Northeast of Portland is Washougal, Washington, location of one of the Pendleton Woolen Mills .
To get there, go north, across the Columbia River.
Turn right and follow the river about 9 and a half miles to Washougal…
where you’ll see the Pendleton Woolen Mills sign.
Turn left.
There you’ll find the outlet store.
It’s where I go to buy wool for my heavier coats and jackets.
Pendleton started in the 1860’s when Mr. Thomas Kay arrived in Oregon.
Kay’s daughter Fannie, who had learned the mill business from her father, married retailer C. P. Bishop. Manufacturing and merchandising, the perfect formula for success.
In 1909 the Bishop’s bought a defunct woolen mill in Pendleton, Oregon. They constructed a more efficient building and resumed production of Native American trade blankets and robes that the mill was known for.
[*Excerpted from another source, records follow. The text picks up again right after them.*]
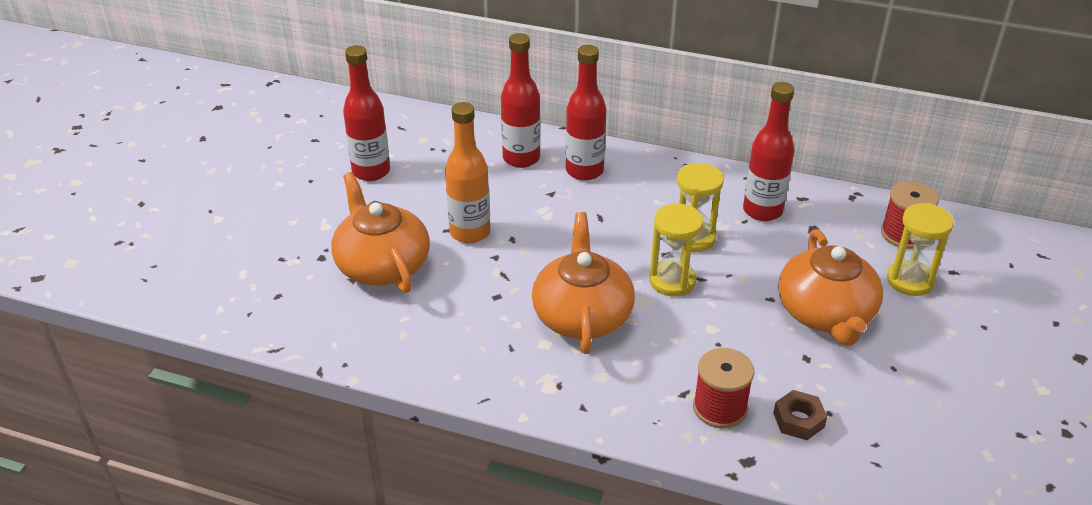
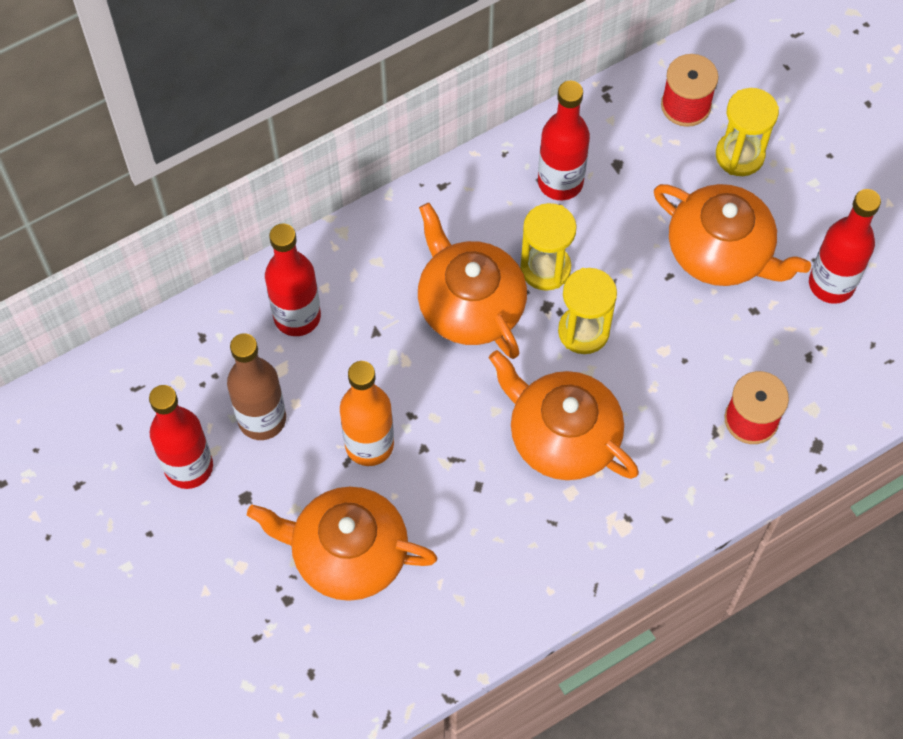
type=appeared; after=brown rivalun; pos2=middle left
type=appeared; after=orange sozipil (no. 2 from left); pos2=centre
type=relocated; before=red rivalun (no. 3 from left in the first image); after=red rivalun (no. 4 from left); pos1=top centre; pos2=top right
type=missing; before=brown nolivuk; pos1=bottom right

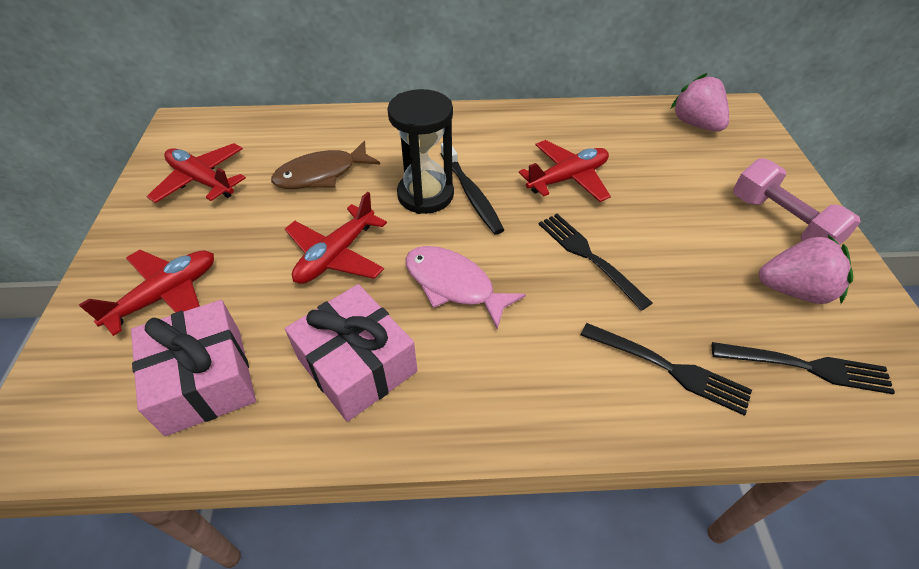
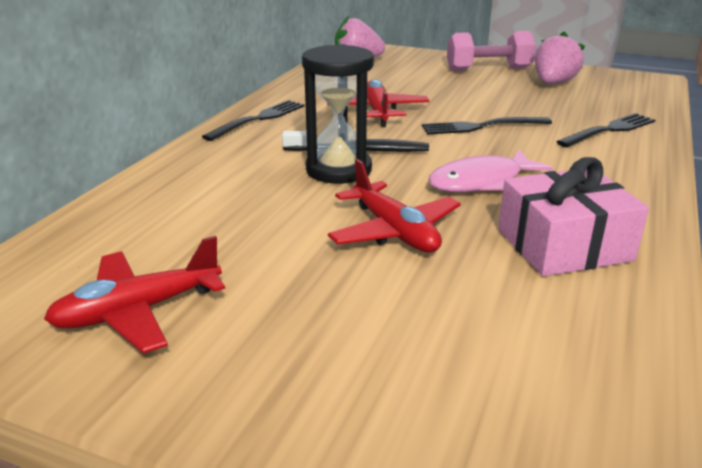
type=relocated; before=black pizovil (no. 3 from left in the first image); after=black pizovil (no. 1 from left); pos1=middle right; pos2=top centre
type=missing; before=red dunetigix (no. 1 from left); pos1=middle left
type=missing; before=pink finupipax (no. 1 from left); pos1=middle left
type=missing; before=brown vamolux; pos1=top centre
The blankets were prized in the Native American community, from the Nez Perce in the Northwest to the Hopi and Navaho.
The outlet store has displays from its history, it’s like a museum.
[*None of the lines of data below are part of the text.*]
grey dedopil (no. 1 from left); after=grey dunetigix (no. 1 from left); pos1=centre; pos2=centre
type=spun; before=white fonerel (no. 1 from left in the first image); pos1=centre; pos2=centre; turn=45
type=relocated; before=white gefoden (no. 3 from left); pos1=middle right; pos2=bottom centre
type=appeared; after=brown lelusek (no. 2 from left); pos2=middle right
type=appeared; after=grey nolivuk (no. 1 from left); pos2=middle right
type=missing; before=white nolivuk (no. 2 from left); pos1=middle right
Pendleton still buys raw wool, spins, dyes and weaves it into fabric, then manufactures blankets and clothing….
it starts with the stuff from a sheep and ends up with a plaid shirt.
Amazing, don’t you think?
They have old machines around, like this one for carding wool.
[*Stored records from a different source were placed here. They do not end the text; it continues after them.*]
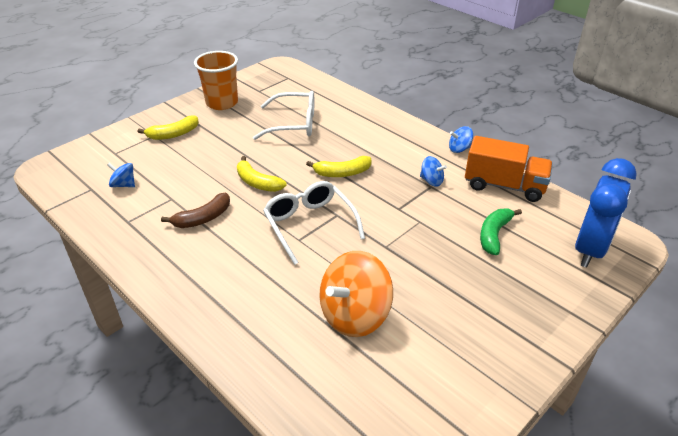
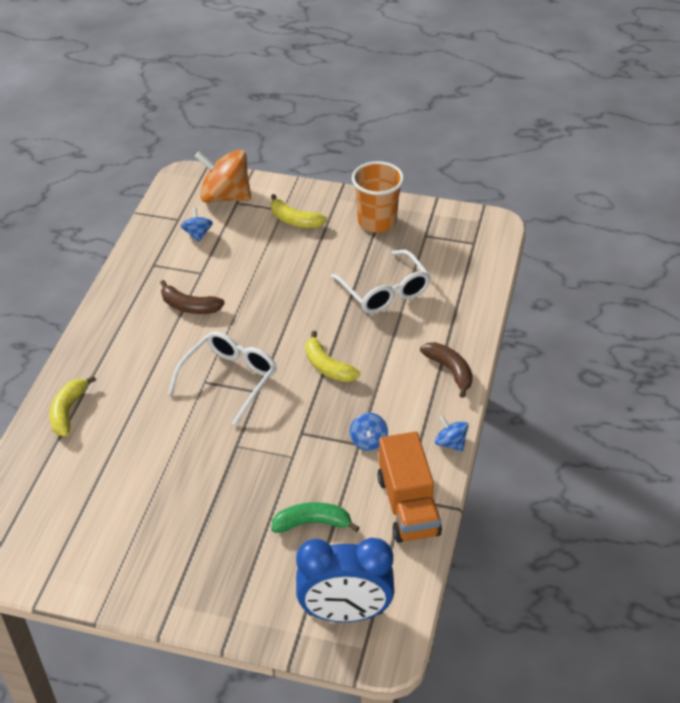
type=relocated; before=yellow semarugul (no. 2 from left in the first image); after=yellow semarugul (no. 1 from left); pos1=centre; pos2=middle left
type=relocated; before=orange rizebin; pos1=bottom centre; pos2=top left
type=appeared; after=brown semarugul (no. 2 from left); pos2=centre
Or this one, some sort of a sewing machine?
Piles of their beautiful blankets.
By the 1920’s Pendelton was also weaving wool shirting.
Racks of plaid shirts. For men,
All still woven by them, either in the buildings you can just see out this window, [behind this strange mechanical contraption] or in their mill in Pendleton, Oregon.
Which they proudly declare on their labels.
Even solid black, which is what I’m after,
and which they have in abundance.
My take for the day. Enough for many swing coats and pants.
And at the end of the day, home, back across the Columbia to Portland.
Terrific photo essay on Pendleton Woolen Mills. Such an interesting history and great photos!